The number of unvaccinated children in 2020 is 3 million more than in 2019 — marking the largest increase in two decades.
The estimated number of measles cases in 2020 was 7.5 million globally, with major outbreaks occurring in 26 countries. However, compared with 2019, the reported measles cases decreased by more than 80 per cent in 2020.
This could also be attributed to decrease in measles surveillance with the lowest number of specimens sent for laboratory testing in over a decade, the report said.
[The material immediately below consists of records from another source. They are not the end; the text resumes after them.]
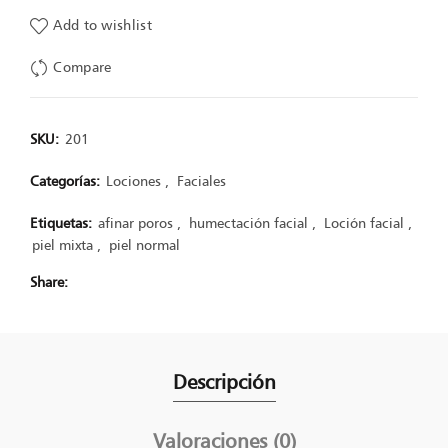
Add to wishlist
Compare
SKU:
201
Categorías:
Lociones
,
Faciales
Etiquetas:
afinar poros
,
humectación facial
,
Loción facial
,
piel mixta
,
piel normal
Share
Descripción
Valoraciones (0)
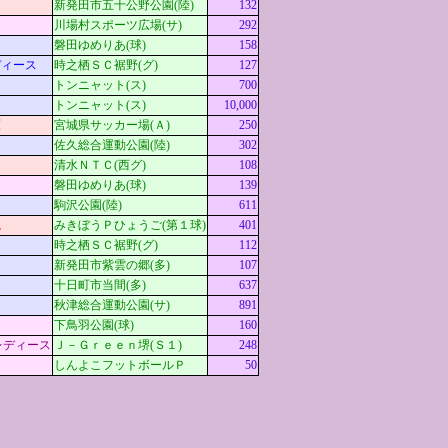
新発田市五十公野公園(陸)
132
川場村スポーツ広場(サ)
292
磐田ゆめりあ(球)
158
ディース
時之栖ＳＣ裾野(グ)
127
トンニャット(ス)
700
トンニャット(ス)
10,000
原
宮城県サッカー場(Ａ)
250
ス
佐久総合運動公園(陸)
302
清水ＮＴＣ(西グ)
108
磐田ゆめりあ(球)
139
駒沢公園(陸)
611
槻
みきぼうＰひょうご(第１球)
401
時之栖ＳＣ裾野(グ)
112
新発田市紫雲の郷(多)
107
ム
十日町市当間(多)
637
秋津総合運動公園(サ)
891
下鳥羽公園(球)
160
レディース
Ｊ－Ｇｒｅｅｎ堺(Ｓ１)
248
しんよこフットボールＰ
50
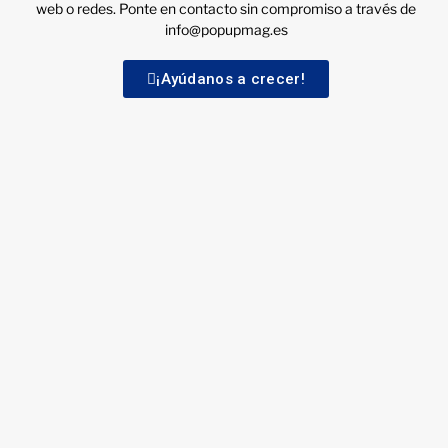
web o redes. Ponte en contacto sin compromiso a través de
info@popupmag.es
¡Ayúdanos a crecer!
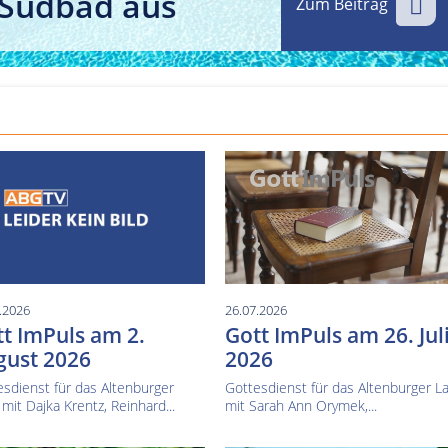
 Südbad aus
Zum Beitrag
Kultur im Altenburger Land
Thüringen.TV
Sendung vom 15.06.2026
Sendung vom 19.06.20
.2026
26.07.2026
t ImPuls am 2.
Gott ImPuls am 26. Jul
gust 2026
2026
sdienst für das Altenburger
Gottesdienst für das Altenburger L
mit Dajka Krentz, Reinhard...
mit Sarah Ann Orymek,...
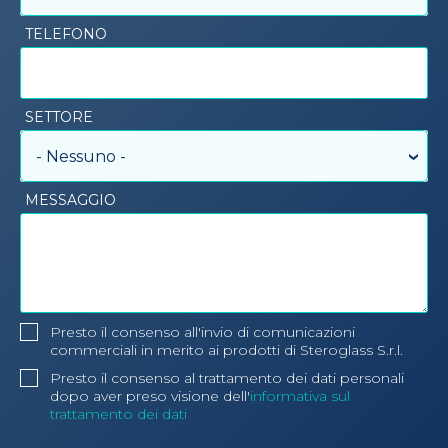
TELEFONO
SETTORE
- Nessuno -
MESSAGGIO
Presto il consenso all'invio di comunicazioni
commerciali in merito ai prodotti di Steroglass S.r.l.
Presto il consenso al trattamento dei dati personali
dopo aver preso visione dell'
informativa sul
trattamento dei dati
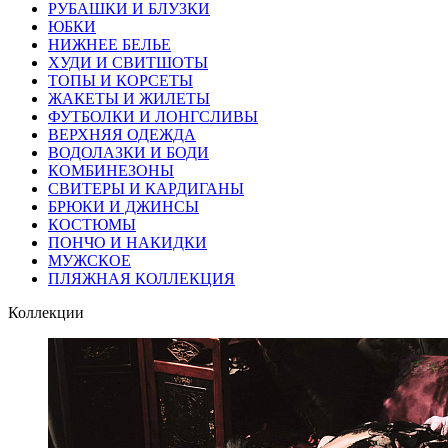
РУБАШКИ И БЛУЗКИ
ЮБКИ
НИЖНЕЕ БЕЛЬЕ
ХУДИ И СВИТШОТЫ
ТОПЫ И КОРСЕТЫ
ЖАКЕТЫ И ЖИЛЕТЫ
ФУТБОЛКИ И ЛОНГСЛИВЫ
ВЕРХНЯЯ ОДЕЖДА
ВОДОЛАЗКИ И БОДИ
КОМБИНЕЗОНЫ
СВИТЕРЫ И КАРДИГАНЫ
БРЮКИ И ДЖИНСЫ
КОСТЮМЫ
ПОНЧО И НАКИДКИ
МУЖСКОЕ
ПЛЯЖНАЯ КОЛЛЕКЦИЯ
Коллекции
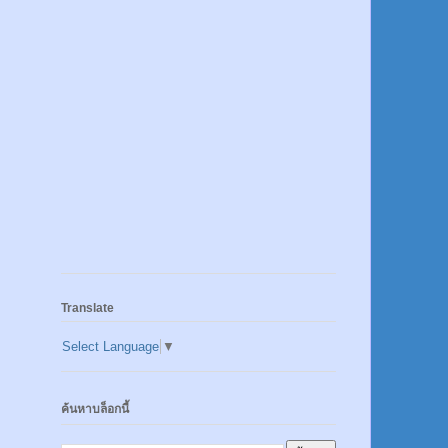
Translate
Select Language
▼
ค้นหาบล็อกนี้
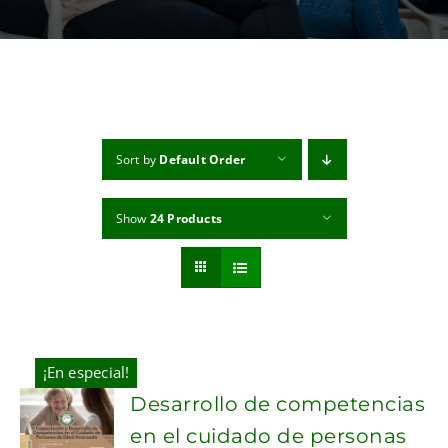
MI CUENTA
CARRITO
Sort by
Default Order
Show
24 Products
¡En especial!
Desarrollo de competencias
en el cuidado de personas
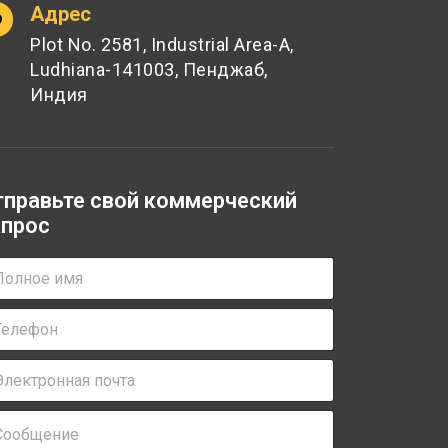
Адрес
Plot No. 2581, Industrial Area-A,
Ludhiana-141003, Пенджаб,
Индия
тправьте свой коммерческий
апрос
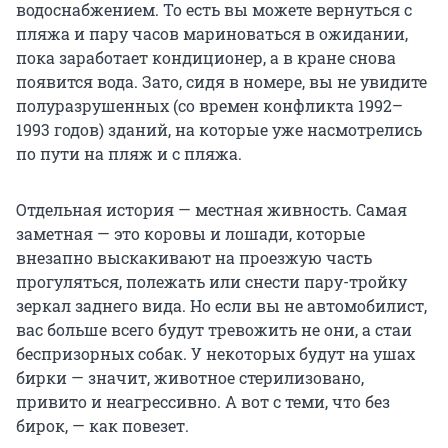
водоснабжением. То есть вы можете вернуться с
пляжа и пару часов мариноваться в ожидании,
пока заработает кондиционер, а в кране снова
появится вода. Зато, сидя в номере, вы не увидите
полуразрушенных (со времен конфликта 1992–
1993 годов) зданий, на которые уже насмотрелись
по пути на пляж и с пляжа.
Отдельная история — местная живность. Самая
заметная — это коровы и лошади, которые
внезапно выскакивают на проезжую часть
прогуляться, полежать или снести пару-тройку
зеркал заднего вида. Но если вы не автомобилист,
вас больше всего будут тревожить не они, а стаи
беспризорных собак. У некоторых будут на ушах
бирки — значит, животное стерилизовано,
привито и неагрессивно. А вот с теми, что без
бирок, — как повезет.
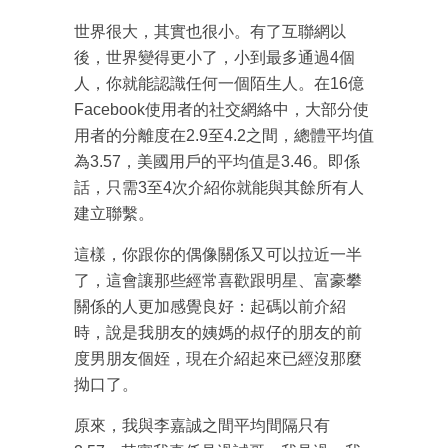
世界很大，其實也很小。有了互聯網以
後，世界變得更小了，小到最多通過4個
人，你就能認識任何一個陌生人。在16億
Facebook使用者的社交網絡中，大部分使
用者的分離度在2.9至4.2之間，總體平均值
為3.57，美國用戶的平均值是3.46。即係
話，只需3至4次介紹你就能與其餘所有人
建立聯繫。
這樣，你跟你的偶像關係又可以拉近一半
成為 EJ Tech 會員
了，這會讓那些經常喜歡跟明星、富豪攀
最新資訊（附創業懶人包）
關係的人更加感覺良好：起碼以前介紹
箱！
時，說是我朋友的姨媽的叔仔的朋友的前
度男朋友個姪，現在介紹起來已經沒那麼
拗口了。
原來，我與李嘉誠之間平均間隔只有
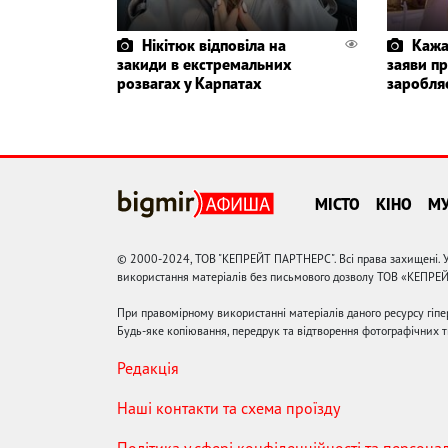
Нікітюк відповіла на
Кажа
закиди в екстремальних
заяви пр
розвагах у Карпатах
заробля
МІСТО
КІНО
М
© 2000-2024, ТОВ "КЕПРЕЙТ ПАРТНЕРС". Всі права захищені. У
використання матеріалів без письмового дозволу ТОВ «КЕПРЕ
При правомірному використанні матеріалів даного ресурсу гіп
Будь-яке копіювання, передрук та відтворення фотографічних тв
Редакція
Наші контакти та схема проїзду
Політика у сфері конфіденційності та персона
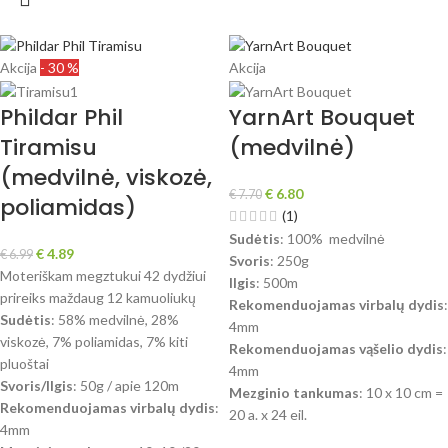
Akcija
- 30 %
Akcija
Phildar Phil
YarnArt Bouquet
Tiramisu
(medvilnė)
(medvilnė, viskozė,
€
6.80
€
7.70
poliamidas)
(1)
Sudėtis
: 100% medvilnė
€
4.89
€
6.99
Svoris
: 250g
Moteriškam megztukui 42 dydžiui
Ilgis
: 500m
prireiks maždaug 12 kamuoliukų
Rekomenduojamas virbalų dydis
:
Sudėtis
: 58% medvilnė, 28%
4mm
viskozė, 7% poliamidas, 7% kiti
Rekomenduojamas vąšelio dydis
:
pluoštai
4mm
Svoris/Ilgis
: 50g / apie 120m
Mezginio tankumas
: 10 x 10 cm =
Rekomenduojamas virbalų dydis
:
20 a. x 24 eil.
4mm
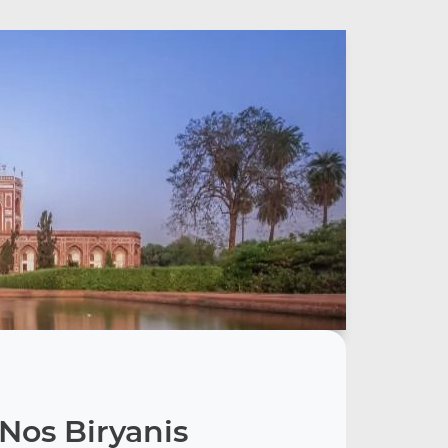
Nos Biryanis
Poor measles monitoring, testing and reporting can jeopardise countries’ ability to prevent outbreaks of this highly infectious disease.
“Large numbers of unvaccinated children, outbreaks of measles, and disease detection and diagnostics diverted to support Covid-19 responses are factors that increase the likelihood of measles-related deaths and serious complications in children,” said Kevin Cain, MD, CDC’s Global Immunisation Director, in a statement.
“While reported measles cases dropped in 2020, evidence suggests we are likely seeing the calm before the storm as the risk of outbreaks continues to grow around the world,” added Dr Kate O’Brien, Director of WHO’s Department of Immunisation, Vaccines and Biologicals.
In 2020, the first-dose coverage fell, and only 70 per cent of children received their second dose measles vaccine, well below the 95 per cent coverage needed to protect communities from the spread of the measles virus.
Adding to the worsening of immunity gaps worldwide, 24 measles vaccination campaigns in 23 countries, originally planned for 2020, were postponed because of the Covid-19 pandemic — leaving more than 93 million people at risk for the disease.
These supplemental campaigns are needed where people have missed out on measles-containing vaccines through routine immunisation programmes.
“It’s critical that countries vaccinate as quickly as possible against Covid-19, but this requires new resources so that it does not come at the cost of essential immunisation programmes. Routine immunisation must be protected and strengthened; otherwise, we risk trading one deadly disease for another,” O’Brien noted.
Measles is one of the world’s most contagious human viruses but is almost entirely preventable through vaccination. In the last 20 years, the measles vaccine is estimated to have averted more than 30 million deaths globally.
Estimated deaths from measles dropped from around 1,070,000 in 2000 to 60,700 in 2020.
Measles transmission within communities is not only a clear indicator of poor measles vaccination coverage, but also a known marker, or ‘tracer,’ that vital health services are not reaching populations most at risk.